Catching up after the summer break gave our Collaborative Enhancement Project partners the opportunity to discuss developments in their approaches to generative AI, share their emerging practices and reflect on the potential challenges and priorities for the coming year. In this blog we update on some of the key issues that have been exercising our collective mind.

 

 

  1. Rethinking our purpose: Our last blog ended by considering the challenges that generative AI is posing to how we define our purpose and measure quality in higher education, particularly around academic writing. These voices continue to gain momentum and, in the light of the pervasiveness of generative AI functionality in standard university systems, are positively compelling us to rethink previously ‘taken for granted’ orthodoxies, such as how we address proof-reading and translation in academic integrity policies. Whilst seemingly trivial, changes to these practices could make a significant difference to some student groups.
  2. To detect or not to detect is not the right question: Debates around the use of generative AI in our institutions has inevitably focused on detection, whether with the assistance of a detection software or not. There is still significant concern about identifying the (in)appropriate use of generative AI and dealing with it effectively. However, we are also encouraged by the fact that the focus on detection has prompted a wider engagement with good practice in assessment design. This includes a drive to explicitly define the skills, as well as the knowledge, being developed in modules and ensuring that these are effectively translated into the assessment criteria. The question becomes ‘Is this assessment authentic and does it build the skills that are required in an Al enabled world?’
  3. Mandatory digital upskilling: Even with the significant developments in our digital ecosystems, universities have generally not followed a path of mandated minimum levels of digital competencies for either staff or students. However, with the rapid developments in generative AI, consideration is being given to the compulsory updating of digital skills for staff.
  4. Big tech: Global IT companies have consolidated their place in our university’s digital ecosystems with the widespread use of cloud based digital infrastructure, not explicitly developed for education. Consequently, updates are being made to these technologies without due consideration to the academic cycle which can make it challenging to embed generative AI tools into learning, teaching and assessment, if features are being changed, updated, or withdrawn with little or no warning.
  5. Having conversations: All our partners have acknowledged the central role that continual dialogue is playing in understanding how students are engaging with generative AI and their key concerns. Students’ AI literacies are clearly wide ranging, but many students remain extremely anxious about its (mis)use and about ‘getting it wrong’. Students are also concerned about the reduction in job prospects as AI becomes ubiquitous in the workplace.

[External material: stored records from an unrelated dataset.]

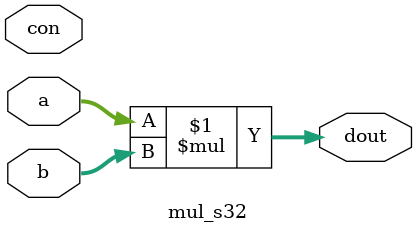
<source format=v>

module mul_s32 (
	a, b, dout, con
);
	input signed [31:0] a, b;
	output signed [63:0] dout;
	input con;

	// t« s32 x s32 = s64 rbgæZ
	assign dout = a * b;

endmodule

</source>
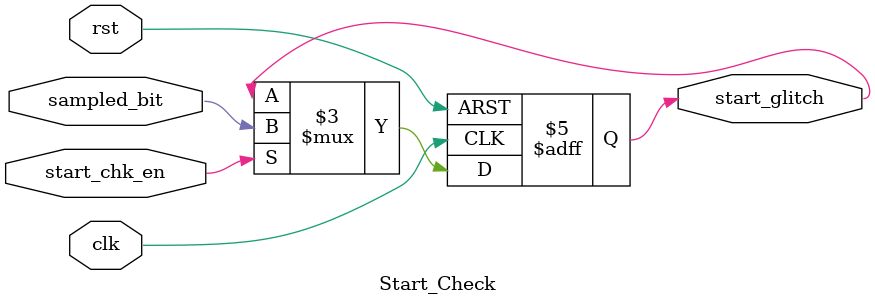
<source format=v>
module Start_Check (
	input wire clk,
	input wire rst,
	input wire start_chk_en,
	input wire sampled_bit,
	output reg start_glitch
);

always @(posedge clk or negedge rst) begin
	if(~rst) begin
		start_glitch <= 1'b0;
	end
	else if(start_chk_en) begin
		start_glitch <= sampled_bit;
		
		/*if(sampled_bit) begin
			start_glitch <= 1'b1;
		end 
		else begin
			start_glitch <= 1'b0;
		end*/
	end
end


endmodule

</source>
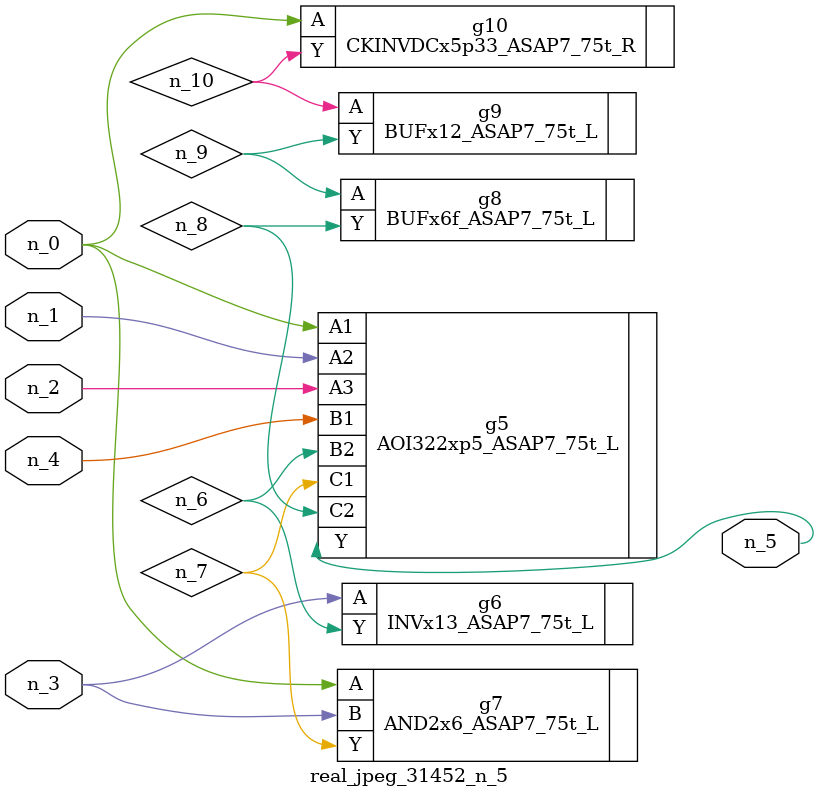
<source format=v>
module real_jpeg_31452_n_5 (n_4, n_0, n_1, n_2, n_3, n_5);

input n_4;
input n_0;
input n_1;
input n_2;
input n_3;

output n_5;

wire n_8;
wire n_6;
wire n_7;
wire n_10;
wire n_9;

AOI322xp5_ASAP7_75t_L g5 ( 
.A1(n_0),
.A2(n_1),
.A3(n_2),
.B1(n_4),
.B2(n_6),
.C1(n_7),
.C2(n_8),
.Y(n_5)
);

AND2x6_ASAP7_75t_L g7 ( 
.A(n_0),
.B(n_3),
.Y(n_7)
);

CKINVDCx5p33_ASAP7_75t_R g10 ( 
.A(n_0),
.Y(n_10)
);

INVx13_ASAP7_75t_L g6 ( 
.A(n_3),
.Y(n_6)
);

BUFx6f_ASAP7_75t_L g8 ( 
.A(n_9),
.Y(n_8)
);

BUFx12_ASAP7_75t_L g9 ( 
.A(n_10),
.Y(n_9)
);


endmodule
</source>
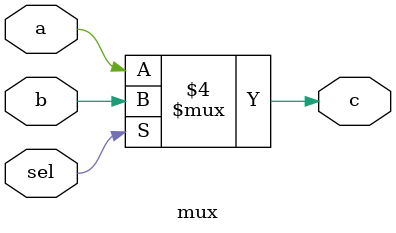
<source format=v>
module mux
(
    input a,
    input b,
    input sel,
    output reg c
);
always @(*) begin
    if (sel==1'b0)
        c = a;
    else
        c = b;
end
endmodule
</source>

These concerns necessarily need to feed into our strategic approaches to generative AI.
  6. The moral backlash: Whilst still embryonic, we are beginning to see a backlash by both staff and students who are choosing not to use this technology, based on ethical concerns including bias, environmental impacts, and the infringement of intellectual property.
  7. Creating a strategic approach:  It is becoming increasingly clear to all partners that adopting an institutional position on AI more broadly, and generative Al more specifically, supports the various functions in universities to adopt (generative) AI tools with purpose, clarity, and effectiveness - although, as yet, only some partners have done so.

Next steps

 

Through sharing our experience, we continue to develop our toolkit to help universities to take advantage of the opportunities that generative AI affords and mitigate against any risks.